- WHAT IS EXPECTED -
Switch "segments" to "slices" in the items, beginning at the line that has "film & video" and stopping after the line that has "How many segments does this pie chart have?", and change nothing else. Leave the pictures out of your answer.

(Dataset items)
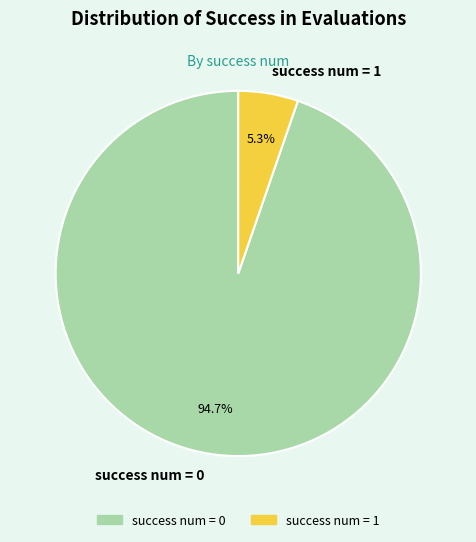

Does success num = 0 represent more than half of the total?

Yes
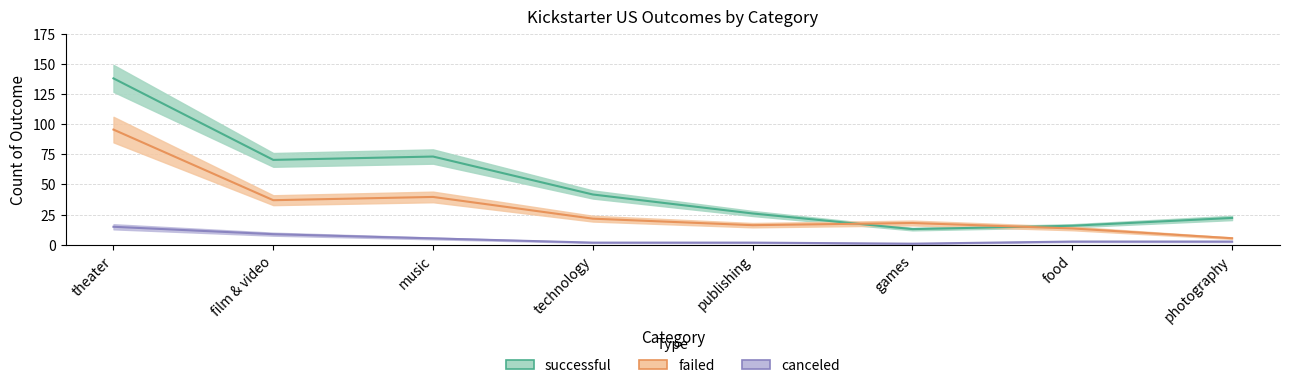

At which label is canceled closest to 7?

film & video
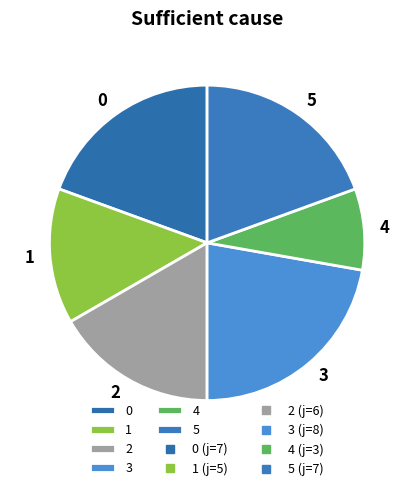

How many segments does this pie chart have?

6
...
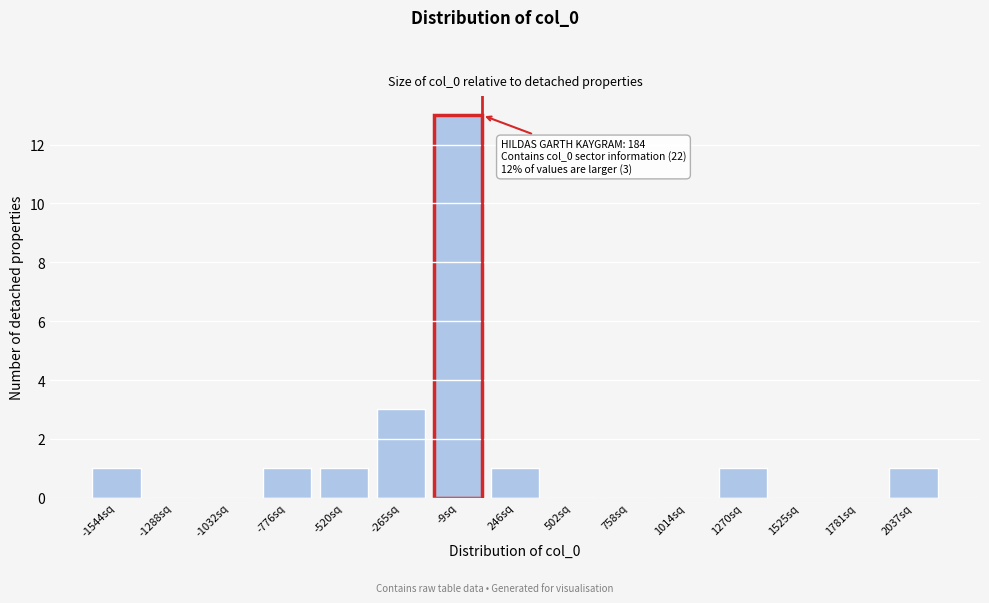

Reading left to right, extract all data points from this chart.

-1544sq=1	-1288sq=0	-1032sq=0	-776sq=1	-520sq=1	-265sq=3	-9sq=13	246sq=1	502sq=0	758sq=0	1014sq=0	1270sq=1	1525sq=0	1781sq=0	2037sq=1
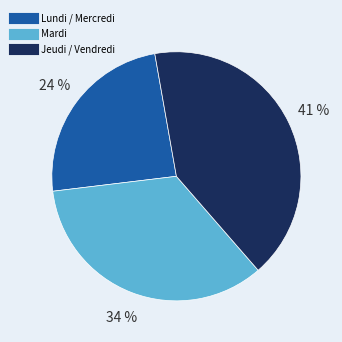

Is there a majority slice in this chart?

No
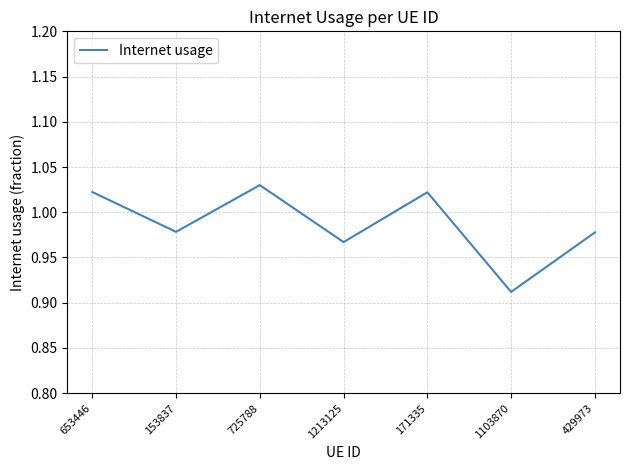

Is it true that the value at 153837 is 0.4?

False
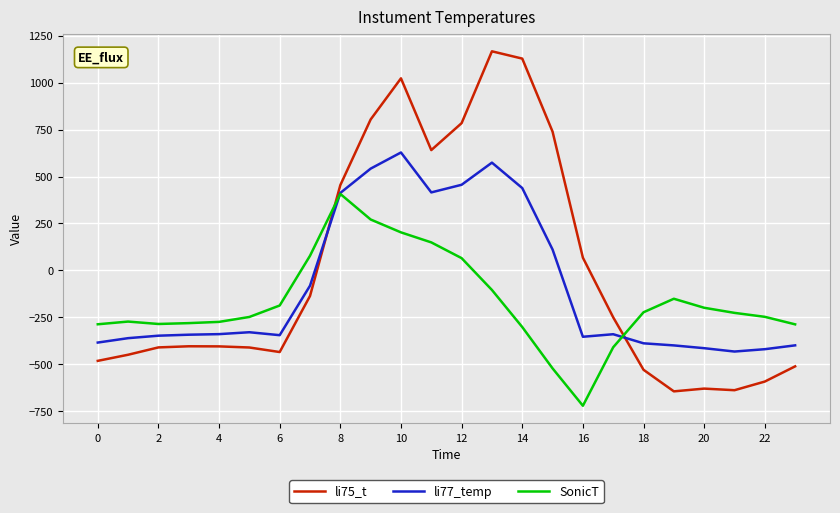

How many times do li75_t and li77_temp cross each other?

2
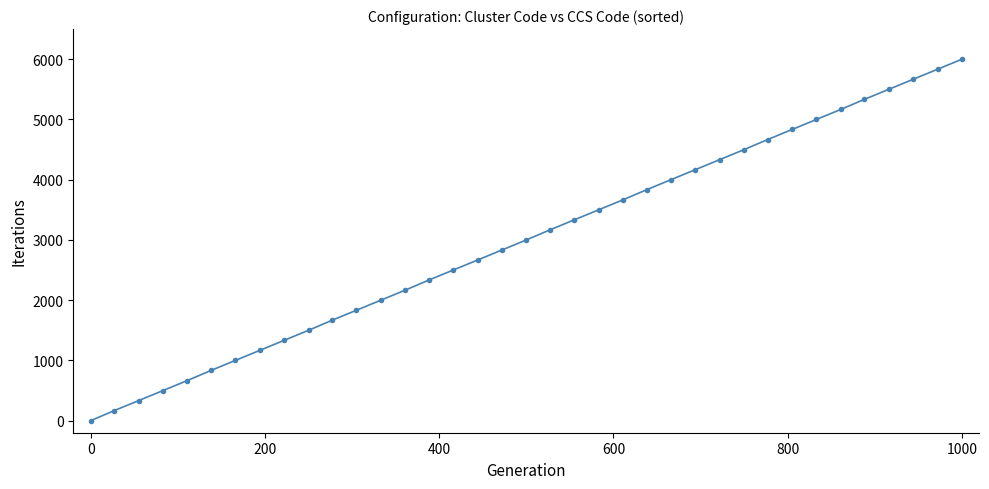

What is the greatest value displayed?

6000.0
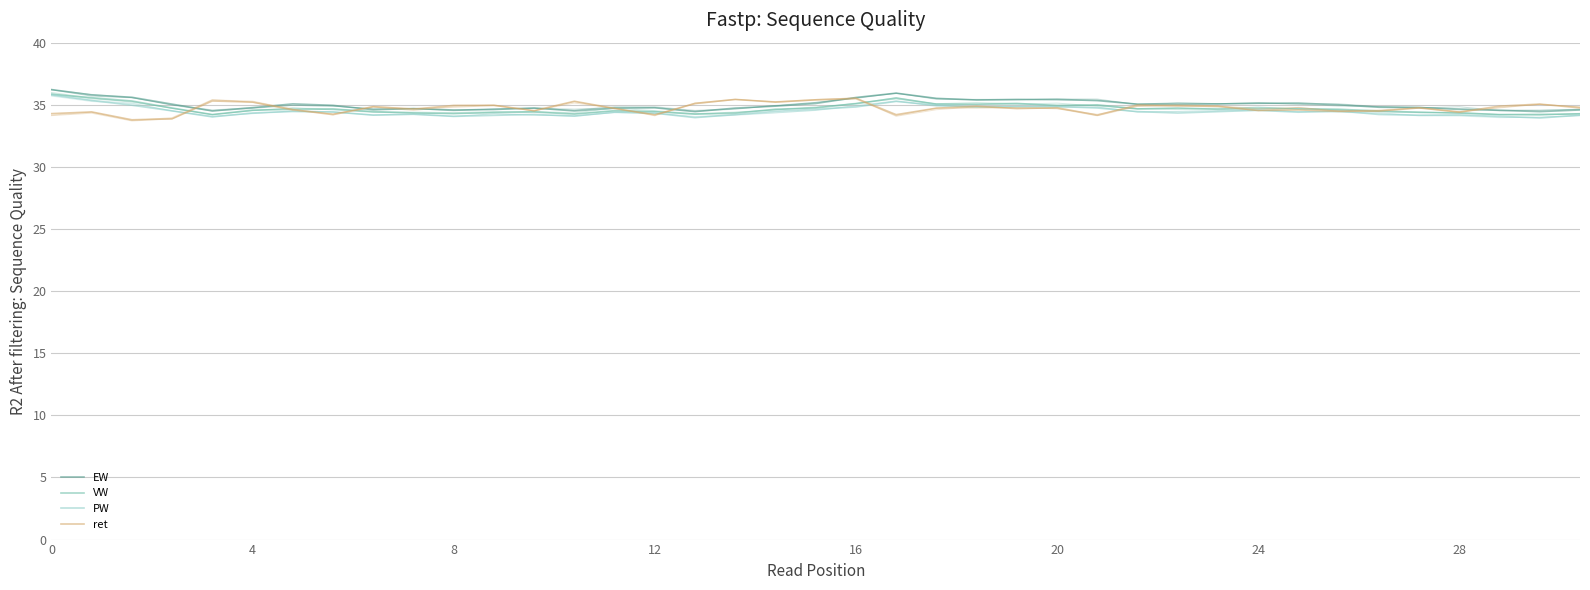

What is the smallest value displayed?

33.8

- YOUR RESPONSE -
film & video

How many slices does this pie chart have?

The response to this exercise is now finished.